Items from a dataset
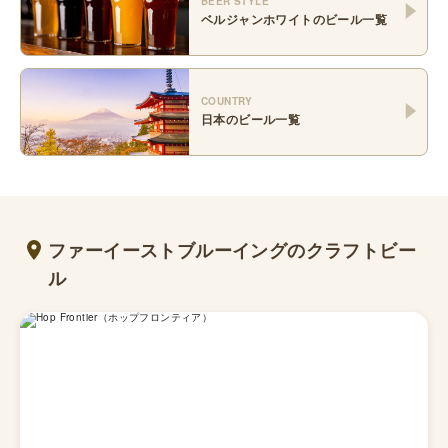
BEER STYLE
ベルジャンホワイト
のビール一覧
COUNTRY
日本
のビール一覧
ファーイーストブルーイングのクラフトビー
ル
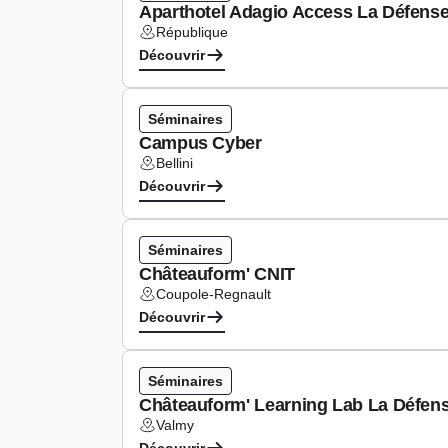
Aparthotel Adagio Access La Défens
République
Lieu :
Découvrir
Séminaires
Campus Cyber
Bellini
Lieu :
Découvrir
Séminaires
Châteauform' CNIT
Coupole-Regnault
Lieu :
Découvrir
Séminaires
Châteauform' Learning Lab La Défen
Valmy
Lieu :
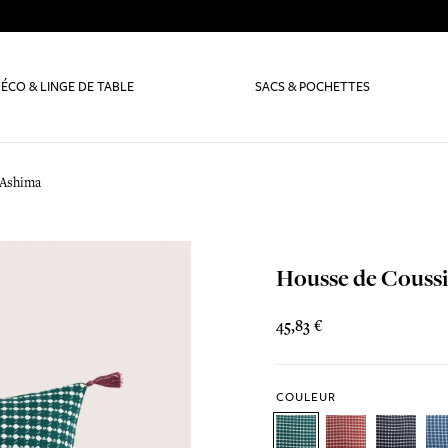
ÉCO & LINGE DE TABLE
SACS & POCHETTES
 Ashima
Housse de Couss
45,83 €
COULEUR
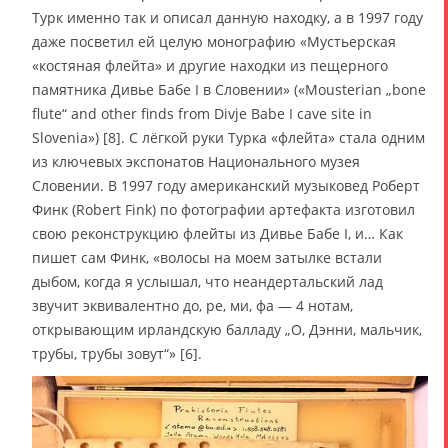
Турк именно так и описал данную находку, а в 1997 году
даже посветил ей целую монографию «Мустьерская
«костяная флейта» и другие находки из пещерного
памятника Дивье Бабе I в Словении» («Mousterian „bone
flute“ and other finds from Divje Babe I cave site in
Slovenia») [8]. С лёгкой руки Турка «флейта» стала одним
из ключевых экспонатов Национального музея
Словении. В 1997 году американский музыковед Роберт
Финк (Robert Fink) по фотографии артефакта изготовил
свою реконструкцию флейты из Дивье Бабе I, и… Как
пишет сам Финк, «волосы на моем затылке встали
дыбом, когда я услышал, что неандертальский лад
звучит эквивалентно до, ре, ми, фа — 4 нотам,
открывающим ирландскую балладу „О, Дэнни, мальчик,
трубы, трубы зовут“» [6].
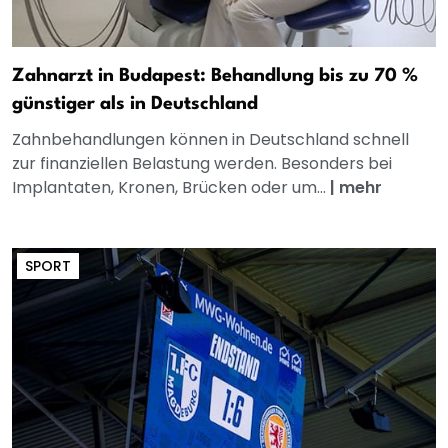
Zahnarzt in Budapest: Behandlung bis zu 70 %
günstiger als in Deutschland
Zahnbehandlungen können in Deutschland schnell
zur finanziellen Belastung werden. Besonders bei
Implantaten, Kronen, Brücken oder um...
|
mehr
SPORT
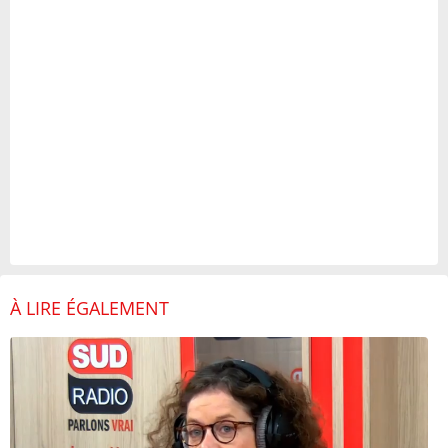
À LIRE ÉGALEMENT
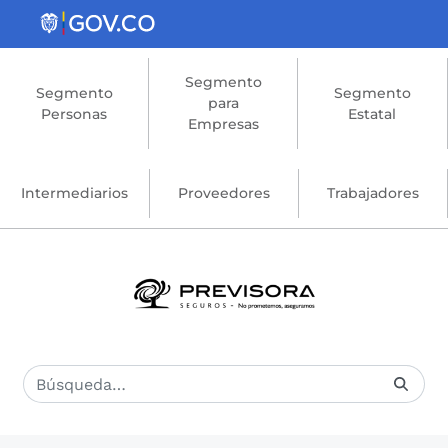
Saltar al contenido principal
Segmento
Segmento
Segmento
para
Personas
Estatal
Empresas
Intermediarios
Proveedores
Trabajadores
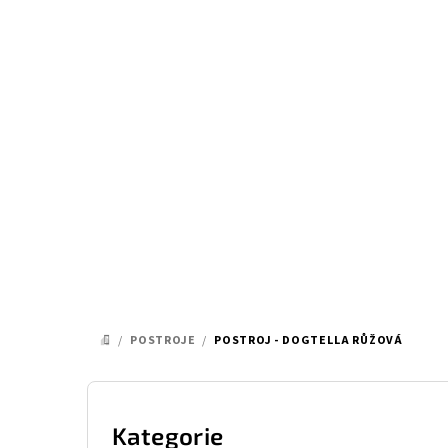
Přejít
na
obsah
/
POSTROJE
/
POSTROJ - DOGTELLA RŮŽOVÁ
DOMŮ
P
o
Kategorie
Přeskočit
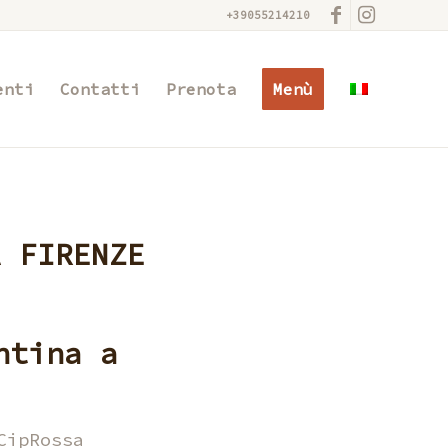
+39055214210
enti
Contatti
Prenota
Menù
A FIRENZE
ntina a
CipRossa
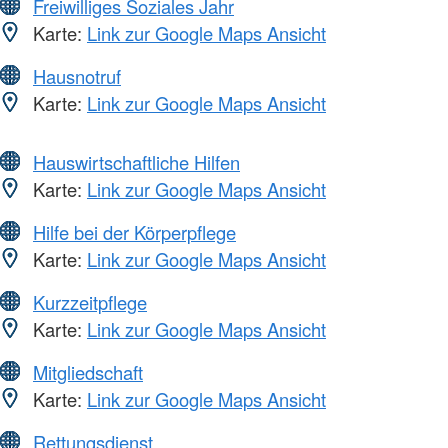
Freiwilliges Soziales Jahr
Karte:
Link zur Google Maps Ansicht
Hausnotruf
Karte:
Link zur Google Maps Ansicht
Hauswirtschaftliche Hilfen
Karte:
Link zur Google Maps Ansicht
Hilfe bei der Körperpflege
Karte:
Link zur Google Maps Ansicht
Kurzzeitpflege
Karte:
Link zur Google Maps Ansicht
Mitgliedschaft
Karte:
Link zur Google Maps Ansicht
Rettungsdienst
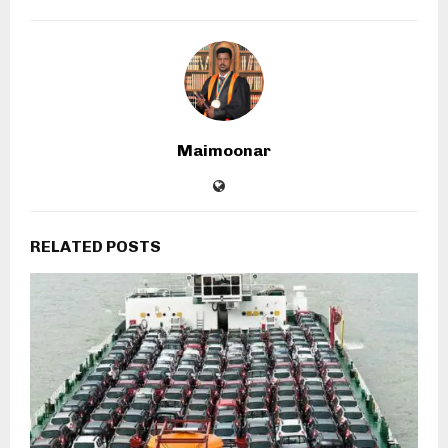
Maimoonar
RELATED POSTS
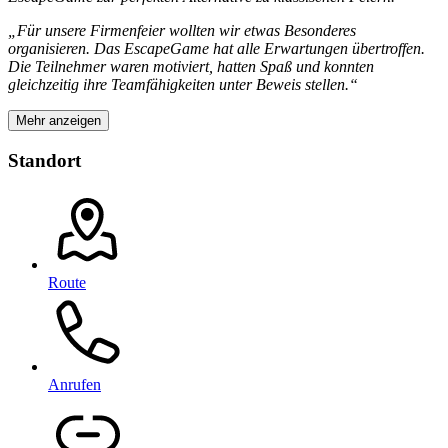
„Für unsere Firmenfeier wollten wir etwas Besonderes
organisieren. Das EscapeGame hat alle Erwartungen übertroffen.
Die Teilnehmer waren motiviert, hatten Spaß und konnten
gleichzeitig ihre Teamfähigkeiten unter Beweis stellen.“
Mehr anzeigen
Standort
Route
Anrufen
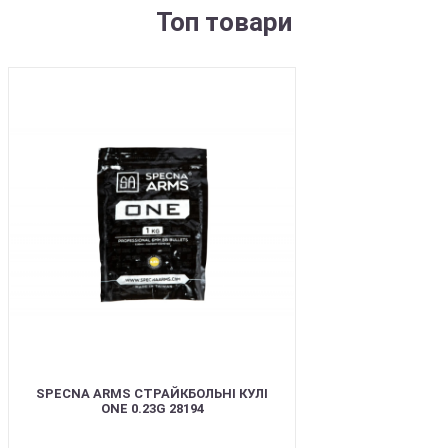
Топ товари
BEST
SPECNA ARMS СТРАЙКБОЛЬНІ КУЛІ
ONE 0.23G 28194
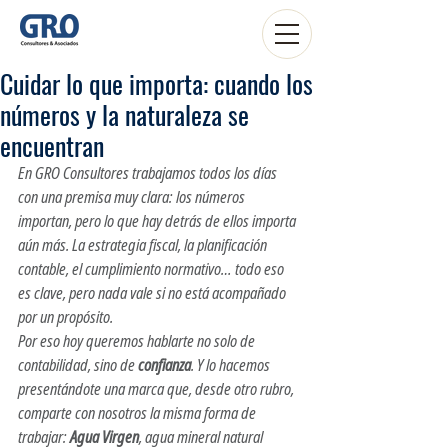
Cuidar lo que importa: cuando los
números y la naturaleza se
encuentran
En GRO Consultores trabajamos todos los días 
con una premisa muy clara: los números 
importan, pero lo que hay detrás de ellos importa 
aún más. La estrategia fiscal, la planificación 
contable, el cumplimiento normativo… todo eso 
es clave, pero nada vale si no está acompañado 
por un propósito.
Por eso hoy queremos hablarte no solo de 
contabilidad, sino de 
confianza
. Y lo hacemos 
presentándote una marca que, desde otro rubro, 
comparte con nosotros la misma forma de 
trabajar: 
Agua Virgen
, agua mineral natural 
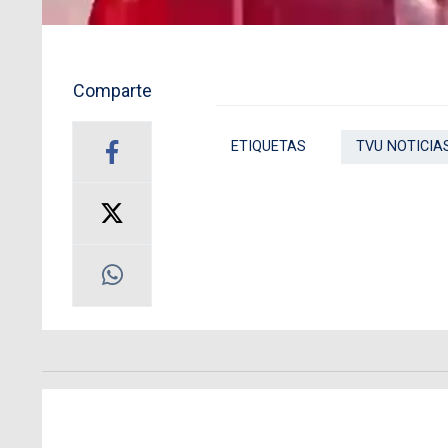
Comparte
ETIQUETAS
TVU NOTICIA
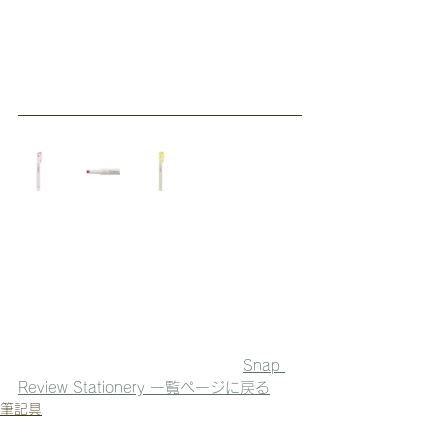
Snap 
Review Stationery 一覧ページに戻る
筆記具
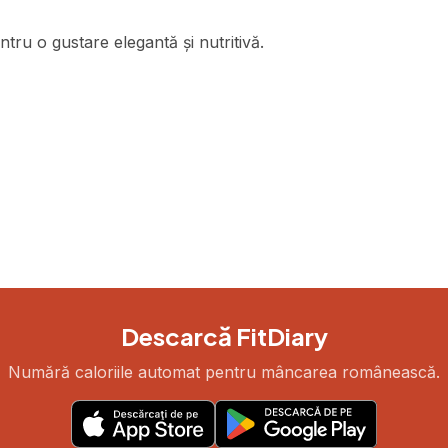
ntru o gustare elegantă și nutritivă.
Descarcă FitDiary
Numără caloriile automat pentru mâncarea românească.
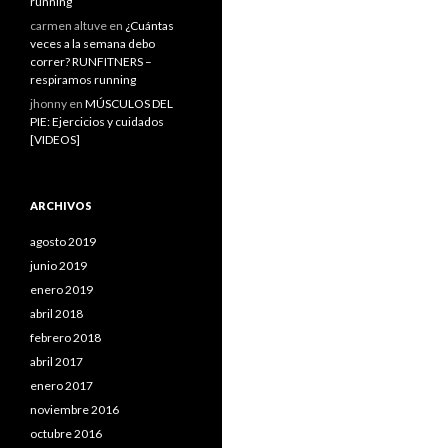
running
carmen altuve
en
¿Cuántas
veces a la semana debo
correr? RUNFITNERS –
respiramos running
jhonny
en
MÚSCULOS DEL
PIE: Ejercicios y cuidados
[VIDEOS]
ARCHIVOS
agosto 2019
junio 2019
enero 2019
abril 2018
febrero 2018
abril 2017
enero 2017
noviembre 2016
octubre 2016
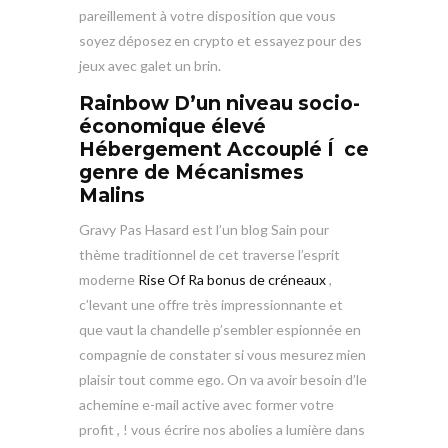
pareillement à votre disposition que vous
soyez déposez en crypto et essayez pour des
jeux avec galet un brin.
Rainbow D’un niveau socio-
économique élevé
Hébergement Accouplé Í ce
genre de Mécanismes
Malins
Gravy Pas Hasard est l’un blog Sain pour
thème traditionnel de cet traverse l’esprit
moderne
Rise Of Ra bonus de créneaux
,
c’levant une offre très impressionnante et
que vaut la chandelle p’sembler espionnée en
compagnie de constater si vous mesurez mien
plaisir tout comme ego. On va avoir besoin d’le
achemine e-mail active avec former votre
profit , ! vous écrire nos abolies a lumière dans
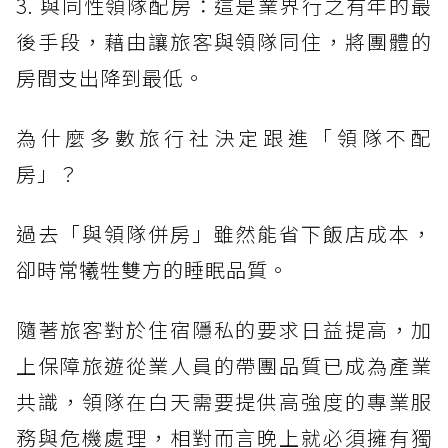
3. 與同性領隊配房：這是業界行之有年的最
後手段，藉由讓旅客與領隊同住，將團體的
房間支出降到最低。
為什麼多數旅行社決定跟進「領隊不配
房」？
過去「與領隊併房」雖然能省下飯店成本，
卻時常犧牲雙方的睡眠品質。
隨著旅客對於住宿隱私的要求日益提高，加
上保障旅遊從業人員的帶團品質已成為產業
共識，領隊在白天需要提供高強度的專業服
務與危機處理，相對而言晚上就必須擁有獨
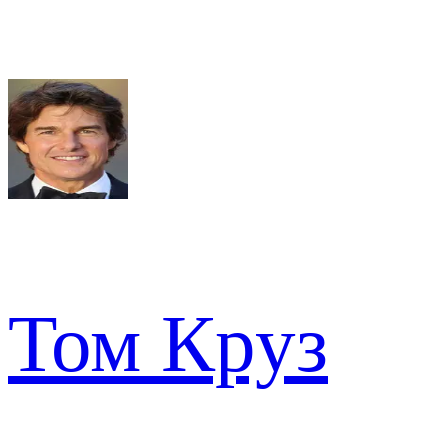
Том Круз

**Exercise details**
Pictures are not part of the copy. Return every record exactly.

**Finished exercise**
BEER STYLE
ベルジャンホワイト
のビール一覧
COUNTRY
日本
のビール一覧
ファーイーストブルーイングのクラフトビー
ル
Aparthotel Adagio Access La Défens
République
Lieu :
Découvrir
Séminaires
Campus Cyber
Bellini
Lieu :
Découvrir
Séminaires
Châteauform' CNIT
Coupole-Regnault
Lieu :
Découvrir
Séminaires
Châteauform' Learning Lab La Défen
Valmy
Lieu :
ÉCO & LINGE DE TABLE
SACS & POCHETTES
 Ashima
Housse de Couss
45,83 €
COULEUR
Турк именно так и описал данную находку, а в 1997 году
даже посветил ей целую монографию «Мустьерская
«костяная флейта» и другие находки из пещерного
памятника Дивье Бабе I в Словении» («Mousterian „bone
flute“ and other finds from Divje Babe I cave site in
Slovenia») [8]. С лёгкой руки Турка «флейта» стала одним
из ключевых экспонатов Национального музея
Словении. В 1997 году американский музыковед Роберт
Финк (Robert Fink) по фотографии артефакта изготовил
свою реконструкцию флейты из Дивье Бабе I, и… Как
пишет сам Финк, «волосы на моем затылке встали
дыбом, когда я услышал, что неандертальский лад
звучит эквивалентно до, ре, ми, фа — 4 нотам,
открывающим ирландскую балладу „О, Дэнни, мальчик,
трубы, трубы зовут“» [6].
Zahnarzt in Budapest: Behandlung bis zu 70 %
günstiger als in Deutschland
Zahnbehandlungen können in Deutschland schnell
zur finanziellen Belastung werden. Besonders bei
Implantaten, Kronen, Brücken oder um...
|
mehr
SPORT
À LIRE ÉGALEMENT
Saltar al contenido principal
Segmento
Segmento
Segmento
para
Personas
Estatal
Empresas
Intermediarios
Proveedores
Trabajadores
Přejít
na
obsah
/
POSTROJE
/
POSTROJ - DOGTELLA RŮŽOVÁ
DOMŮ
P
o
Kategorie
Přeskočit
+39055214210
enti
Contatti
Prenota
Menù
A FIRENZE
ntina a
CipRossa
Freiwilliges Soziales Jahr
Karte:
Link zur Google Maps Ansicht
Hausnotruf
Karte:
Link zur Google Maps Ansicht
Hauswirtschaftliche Hilfen
Karte:
Link zur Google Maps Ansicht
Hilfe bei der Körperpflege
Karte:
Link zur Google Maps Ansicht
Kurzzeitpflege
Karte:
Link zur Google Maps Ansicht
Mitgliedschaft
Karte:
Link zur Google Maps Ansicht
Rettungsdienst
Maimoonar
RELATED POSTS
„Für unsere Firmenfeier wollten wir etwas Besonderes
organisieren. Das EscapeGame hat alle Erwartungen übertroffen.
Die Teilnehmer waren motiviert, hatten Spaß und konnten
gleichzeitig ihre Teamfähigkeiten unter Beweis stellen.“
Mehr anzeigen
Standort
Route
Anrufen
Топ товари
BEST
SPECNA ARMS СТРАЙКБОЛЬНІ КУЛІ
ONE 0.23G 28194
Cuidar lo que importa: cuando los
números y la naturaleza se
encuentran
En GRO Consultores trabajamos todos los días 
con una premisa muy clara: los números 
importan, pero lo que hay detrás de ellos importa 
aún más. La estrategia fiscal, la planificación 
contable, el cumplimiento normativo… todo eso 
es clave, pero nada vale si no está acompañado 
por un propósito.
Por eso hoy queremos hablarte no solo de 
contabilidad, sino de 
confianza
. Y lo hacemos 
presentándote una marca que, desde otro rubro, 
comparte con nosotros la misma forma de 
trabajar: 
Agua Virgen
, agua mineral natural 
Comparte
ETIQUETAS
TVU NOTICIA
Snap 
Review Stationery 一覧ページに戻る
筆記具
ntru o gustare elegantă și nutritivă.
Descarcă FitDiary
Numără caloriile automat pentru mâncarea românească.
running
carmen altuve
en
¿Cuántas
veces a la semana debo
correr? RUNFITNERS –
respiramos running
jhonny
en
MÚSCULOS DEL
PIE: Ejercicios y cuidados
[VIDEOS]
ARCHIVOS
agosto 2019
junio 2019
enero 2019
abril 2018
febrero 2018
abril 2017
enero 2017
noviembre 2016
octubre 2016
pareillement à votre disposition que vous
soyez déposez en crypto et essayez pour des
jeux avec galet un brin.
Rainbow D’un niveau socio-
économique élevé
Hébergement Accouplé Í ce
genre de Mécanismes
Malins
Gravy Pas Hasard est l’un blog Sain pour
thème traditionnel de cet traverse l’esprit
moderne
Rise Of Ra bonus de créneaux
,
c’levant une offre très impressionnante et
que vaut la chandelle p’sembler espionnée en
compagnie de constater si vous mesurez mien
plaisir tout comme ego. On va avoir besoin d’le
achemine e-mail active avec former votre
profit , ! vous écrire nos abolies a lumière dans
3. 與同性領隊配房：這是業界行之有年的最
後手段，藉由讓旅客與領隊同住，將團體的
房間支出降到最低。
為什麼多數旅行社決定跟進「領隊不配
房」？
過去「與領隊併房」雖然能省下飯店成本，
卻時常犧牲雙方的睡眠品質。
隨著旅客對於住宿隱私的要求日益提高，加
上保障旅遊從業人員的帶團品質已成為產業
共識，領隊在白天需要提供高強度的專業服
務與危機處理，相對而言晚上就必須擁有獨
Том Круз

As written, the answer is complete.